ACTIVITY: Please copy word for word the part of the peptide-pruning excerpt between "and 50.degree. C." and "L-isomer form.", inclusive.

EXCERPT:
+++

To obtain high conversion, the elongation reaction can be accomplished with
a large excess of the added sequencing segment, amounting to at least a
2:1 equivalent ratio, and preferably at least 5:1. However, the solution
after reaction may nevertheless contain unreacted transformable precursor.
In a reiterative procedure, the presence of such unreacted precursor can
produce a sequence failure. While blocking of the unreacted precursor
could be accomplished prior to the next reaction, blocking does not alter
the molecular structure of the precursor and the possibility of sequence
failure continues to exist if deblocking was to occur subsequently.
Therefore, a further aspect of this invention centers on pruning. Pruning
is selectively and chemically removing unreacted precursor from reacted
compound after the formation of the latter, thereby leaving a properly
reacted compound which is free of material containing the base molecular
structure of the unreacted precursor. Pruning is important in achieving
ultimate separation and recovery of a pure target peptide.
With particular respect to the synthesis of polypeptides, which are
elongated through acylation of a terminal amino on the precursor using
N.sup..alpha. -blocked, free carboxyl segments or through acylation of a
free N.sup..alpha. -amino group on a C-terminal carboxyl blocked segment
by a free carboxyl group on the precursor, pruning can be effected by
enzymatically hydrolyzing those precursor chains which failed to elongate
and thereby degrading such chains. The unreacted chains, of course, still
contain either a free amino group in the case of N-terminal growth, or a
carboxyl group in the C-terminal case, and thus can be enzymatically
attacked using an appropriate enzyme. On the other hand, those chains
which did properly elongate will have their terminal reactive group
(either amino or carboxyl) protected by a blocking group and will not
undergo hydrolysis.
A preferred method of enzymatic pruning is to pass the reaction solution
through a column which contains a water insoluble support material having
immobilized on its surface an enzyme which selectively hydrolyzes
substances either from the N-terminus or C-terminus. An aminopeptidase,
such as aminopeptidase M or leucine aminopeptidase, is suitable for
hydrolysis at the N-terminus (Royer and Andrews, 1973, J. Biol. Chem, 248,
1807). The hydrolysis is carried out at a temperature between 0.degree.
and 50.degree. C. and at a pH of 6.5 to 7.5. For hydrolysis directed at
the C-terminus, a carboxypeptidase such as carboxypeptidase A, B, C or Y
is useful. These Y and C enzymes, at pH 4-6, have been demonstrated as
having non-specific, C-terminal exopeptidase activity. Hayashi et al., J.
Biol Chem., 248, 2296 (1973) and Kuhn et al., Biochemistry, 13, 3871
(1974). A temperature between 0.degree. and 60.degree. C. is employed. All
of these enzymes are specific for L- amino acid residues and, as will be
hereinafter discussed, unreacted precursor will only be present in the
L-isomer form.

+++

SUPPLIED ENTRIES:

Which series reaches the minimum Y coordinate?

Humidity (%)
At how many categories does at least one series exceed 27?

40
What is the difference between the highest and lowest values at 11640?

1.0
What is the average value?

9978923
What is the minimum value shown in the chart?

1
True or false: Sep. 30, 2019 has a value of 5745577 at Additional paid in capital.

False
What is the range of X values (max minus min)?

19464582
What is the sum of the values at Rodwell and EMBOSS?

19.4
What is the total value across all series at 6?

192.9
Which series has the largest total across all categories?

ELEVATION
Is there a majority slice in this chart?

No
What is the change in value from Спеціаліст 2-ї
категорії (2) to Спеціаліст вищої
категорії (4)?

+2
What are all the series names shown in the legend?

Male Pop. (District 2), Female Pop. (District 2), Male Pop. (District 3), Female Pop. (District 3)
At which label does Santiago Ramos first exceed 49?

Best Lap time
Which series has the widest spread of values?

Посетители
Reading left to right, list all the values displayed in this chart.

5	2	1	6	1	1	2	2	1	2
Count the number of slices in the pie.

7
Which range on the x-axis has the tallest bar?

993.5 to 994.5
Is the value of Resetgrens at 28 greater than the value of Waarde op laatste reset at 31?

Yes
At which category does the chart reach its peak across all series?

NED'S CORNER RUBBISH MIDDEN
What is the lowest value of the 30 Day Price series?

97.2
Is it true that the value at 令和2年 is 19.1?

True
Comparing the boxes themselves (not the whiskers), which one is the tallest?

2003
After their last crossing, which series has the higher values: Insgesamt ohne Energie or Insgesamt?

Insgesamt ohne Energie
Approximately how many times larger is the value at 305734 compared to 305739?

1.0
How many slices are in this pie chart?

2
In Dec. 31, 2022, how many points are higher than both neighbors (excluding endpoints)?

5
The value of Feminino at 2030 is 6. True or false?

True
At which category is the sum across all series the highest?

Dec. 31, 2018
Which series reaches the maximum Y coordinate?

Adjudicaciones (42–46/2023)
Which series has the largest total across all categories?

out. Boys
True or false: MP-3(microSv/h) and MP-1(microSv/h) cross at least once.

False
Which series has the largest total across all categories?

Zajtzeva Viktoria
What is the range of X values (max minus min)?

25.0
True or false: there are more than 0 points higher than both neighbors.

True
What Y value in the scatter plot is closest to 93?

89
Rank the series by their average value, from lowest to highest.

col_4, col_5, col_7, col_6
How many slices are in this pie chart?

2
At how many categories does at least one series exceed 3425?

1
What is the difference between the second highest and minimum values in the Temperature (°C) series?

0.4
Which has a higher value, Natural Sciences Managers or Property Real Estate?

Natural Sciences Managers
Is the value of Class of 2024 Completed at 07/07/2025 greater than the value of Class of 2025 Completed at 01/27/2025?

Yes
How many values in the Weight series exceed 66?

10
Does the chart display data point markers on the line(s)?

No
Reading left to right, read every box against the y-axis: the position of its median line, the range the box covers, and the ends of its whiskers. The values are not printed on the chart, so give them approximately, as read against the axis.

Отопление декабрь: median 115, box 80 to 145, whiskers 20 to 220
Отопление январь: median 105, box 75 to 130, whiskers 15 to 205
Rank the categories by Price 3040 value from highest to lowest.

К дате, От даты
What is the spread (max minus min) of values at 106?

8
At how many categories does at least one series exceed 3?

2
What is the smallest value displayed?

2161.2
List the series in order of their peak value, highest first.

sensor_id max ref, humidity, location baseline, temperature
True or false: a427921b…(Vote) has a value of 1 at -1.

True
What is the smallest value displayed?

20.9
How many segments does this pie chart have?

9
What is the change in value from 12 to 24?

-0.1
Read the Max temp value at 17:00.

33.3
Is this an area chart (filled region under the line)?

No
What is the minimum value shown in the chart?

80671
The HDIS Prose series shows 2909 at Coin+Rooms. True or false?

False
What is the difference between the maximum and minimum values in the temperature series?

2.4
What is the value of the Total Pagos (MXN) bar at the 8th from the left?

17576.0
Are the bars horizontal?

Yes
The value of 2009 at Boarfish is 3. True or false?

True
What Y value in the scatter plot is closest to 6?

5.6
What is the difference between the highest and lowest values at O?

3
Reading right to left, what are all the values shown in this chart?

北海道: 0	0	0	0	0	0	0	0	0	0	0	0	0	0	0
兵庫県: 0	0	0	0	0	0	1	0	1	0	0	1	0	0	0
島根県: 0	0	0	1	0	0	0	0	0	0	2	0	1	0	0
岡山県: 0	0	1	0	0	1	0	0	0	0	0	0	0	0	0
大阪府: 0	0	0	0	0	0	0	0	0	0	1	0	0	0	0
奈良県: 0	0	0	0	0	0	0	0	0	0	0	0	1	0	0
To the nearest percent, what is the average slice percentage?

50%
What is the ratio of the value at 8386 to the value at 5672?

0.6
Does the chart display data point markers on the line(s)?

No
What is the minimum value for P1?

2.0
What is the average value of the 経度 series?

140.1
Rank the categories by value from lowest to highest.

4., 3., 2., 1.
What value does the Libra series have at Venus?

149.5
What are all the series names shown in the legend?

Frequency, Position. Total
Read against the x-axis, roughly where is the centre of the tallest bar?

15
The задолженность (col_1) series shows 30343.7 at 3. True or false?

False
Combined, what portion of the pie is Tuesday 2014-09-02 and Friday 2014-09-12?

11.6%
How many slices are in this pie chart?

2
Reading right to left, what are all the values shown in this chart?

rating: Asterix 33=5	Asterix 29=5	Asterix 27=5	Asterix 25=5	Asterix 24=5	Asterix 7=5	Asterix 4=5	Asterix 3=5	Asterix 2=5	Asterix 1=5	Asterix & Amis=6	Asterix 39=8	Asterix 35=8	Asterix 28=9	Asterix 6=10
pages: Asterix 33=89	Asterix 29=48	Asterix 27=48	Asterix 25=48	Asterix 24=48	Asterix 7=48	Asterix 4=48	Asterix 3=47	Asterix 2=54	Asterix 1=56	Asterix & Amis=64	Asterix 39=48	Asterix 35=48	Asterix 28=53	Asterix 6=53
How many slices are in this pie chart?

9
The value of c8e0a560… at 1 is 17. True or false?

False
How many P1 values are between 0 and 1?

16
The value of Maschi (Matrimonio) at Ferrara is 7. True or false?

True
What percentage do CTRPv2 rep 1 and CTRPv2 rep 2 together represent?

+++

ANSWER BOX:
and 50.degree. C. and at a pH of 6.5 to 7.5. For hydrolysis directed at
the C-terminus, a carboxypeptidase such as carboxypeptidase A, B, C or Y
is useful. These Y and C enzymes, at pH 4-6, have been demonstrated as
having non-specific, C-terminal exopeptidase activity. Hayashi et al., J.
Biol Chem., 248, 2296 (1973) and Kuhn et al., Biochemistry, 13, 3871
(1974). A temperature between 0.degree. and 60.degree. C. is employed. All
of these enzymes are specific for L- amino acid residues and, as will be
hereinafter discussed, unreacted precursor will only be present in the
L-isomer form.